The first bombing raid, carried out by a single German fighter-bomber, occurred on the day after the unit's arrival. The bombs fell in the Lamone, near the Bailey bridge, which was probably the target. The aircraft then disappeared into the fog, apparently untouched by the anti-aircraft fire. At the evening meal hour on succeeding days a Spitfire patrolled the sky. Then, on the evening of the 10th, with no Spitfires in sight, three enemy fighter-bombers roared in low over the town. Inside the MDS there was sudden consternation as the building shook to jarring crashes, and shutters smashed in and plaster fell from ceilings. The bombs had fallen nearby, one demolishing a large section of buildings, burying an army truck, and killing many soldiers and civilians. Another struck the church of San Giagio, engulfing families who had moved into the vaults at the previous raid. One women, dug out alive and carried unconscious to the MDS, was holding in her arms a dead two-months'-old baby.

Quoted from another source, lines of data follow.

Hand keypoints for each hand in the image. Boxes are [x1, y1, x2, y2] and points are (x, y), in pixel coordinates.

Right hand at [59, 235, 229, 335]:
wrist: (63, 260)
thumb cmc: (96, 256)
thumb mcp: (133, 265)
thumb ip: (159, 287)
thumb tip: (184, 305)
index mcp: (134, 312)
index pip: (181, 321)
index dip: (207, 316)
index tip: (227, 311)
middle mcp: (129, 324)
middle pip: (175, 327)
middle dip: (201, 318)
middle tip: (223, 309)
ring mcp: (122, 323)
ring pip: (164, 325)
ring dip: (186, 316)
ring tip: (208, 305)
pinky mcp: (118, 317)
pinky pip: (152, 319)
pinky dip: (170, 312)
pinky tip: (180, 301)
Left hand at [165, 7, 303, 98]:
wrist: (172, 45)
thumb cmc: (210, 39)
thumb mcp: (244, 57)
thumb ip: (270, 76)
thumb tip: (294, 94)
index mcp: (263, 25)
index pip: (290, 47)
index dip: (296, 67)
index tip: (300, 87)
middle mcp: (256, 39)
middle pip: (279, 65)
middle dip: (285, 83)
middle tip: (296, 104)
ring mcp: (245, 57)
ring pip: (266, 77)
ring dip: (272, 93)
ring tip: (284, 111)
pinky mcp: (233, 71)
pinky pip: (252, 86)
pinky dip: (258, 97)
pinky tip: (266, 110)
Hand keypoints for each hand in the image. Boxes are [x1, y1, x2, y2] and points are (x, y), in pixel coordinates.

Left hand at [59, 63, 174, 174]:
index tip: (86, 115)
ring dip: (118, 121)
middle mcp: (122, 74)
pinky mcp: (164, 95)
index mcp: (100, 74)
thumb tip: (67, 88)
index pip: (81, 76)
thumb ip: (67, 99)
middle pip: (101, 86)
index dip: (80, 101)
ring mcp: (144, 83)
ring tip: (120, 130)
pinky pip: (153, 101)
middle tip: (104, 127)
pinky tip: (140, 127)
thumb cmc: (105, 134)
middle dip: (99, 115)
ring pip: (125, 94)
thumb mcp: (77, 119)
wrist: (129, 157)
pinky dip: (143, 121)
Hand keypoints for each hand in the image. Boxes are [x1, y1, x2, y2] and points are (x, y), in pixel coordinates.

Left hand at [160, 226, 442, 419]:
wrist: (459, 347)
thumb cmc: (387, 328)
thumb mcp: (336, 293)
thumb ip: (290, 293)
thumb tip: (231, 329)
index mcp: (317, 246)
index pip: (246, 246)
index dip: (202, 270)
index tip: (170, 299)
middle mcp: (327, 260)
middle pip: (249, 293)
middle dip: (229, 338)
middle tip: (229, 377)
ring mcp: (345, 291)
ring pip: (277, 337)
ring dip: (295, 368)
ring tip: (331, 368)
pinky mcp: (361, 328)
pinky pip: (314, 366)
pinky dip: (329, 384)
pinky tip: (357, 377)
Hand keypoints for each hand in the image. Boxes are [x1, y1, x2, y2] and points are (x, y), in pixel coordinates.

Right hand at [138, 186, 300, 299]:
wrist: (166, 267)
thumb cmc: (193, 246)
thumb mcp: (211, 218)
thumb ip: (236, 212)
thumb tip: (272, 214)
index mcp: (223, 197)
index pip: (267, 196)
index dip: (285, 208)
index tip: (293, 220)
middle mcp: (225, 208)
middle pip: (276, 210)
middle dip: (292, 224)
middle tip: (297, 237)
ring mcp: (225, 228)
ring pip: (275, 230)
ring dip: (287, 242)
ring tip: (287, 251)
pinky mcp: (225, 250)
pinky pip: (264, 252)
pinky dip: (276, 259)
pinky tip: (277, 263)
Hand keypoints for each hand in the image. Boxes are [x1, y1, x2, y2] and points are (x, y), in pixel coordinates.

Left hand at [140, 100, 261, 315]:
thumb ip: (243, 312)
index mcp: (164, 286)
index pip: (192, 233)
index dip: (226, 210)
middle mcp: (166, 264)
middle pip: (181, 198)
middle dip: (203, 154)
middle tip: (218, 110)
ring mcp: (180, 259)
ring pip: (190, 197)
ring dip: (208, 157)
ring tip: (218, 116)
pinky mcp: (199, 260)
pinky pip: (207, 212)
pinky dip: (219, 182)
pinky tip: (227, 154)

Most of the shelling was confined to the aerodrome end of the town, though a salvo of shells landed around the MDS one night, bringing down showers of glass and more plaster. A building across the square went up in flames and burned well into the morning, section after section of the roof crashing in. scattering burning fragments and sparks, while the steeple of San Mercuriale stood limned in red against the black sky.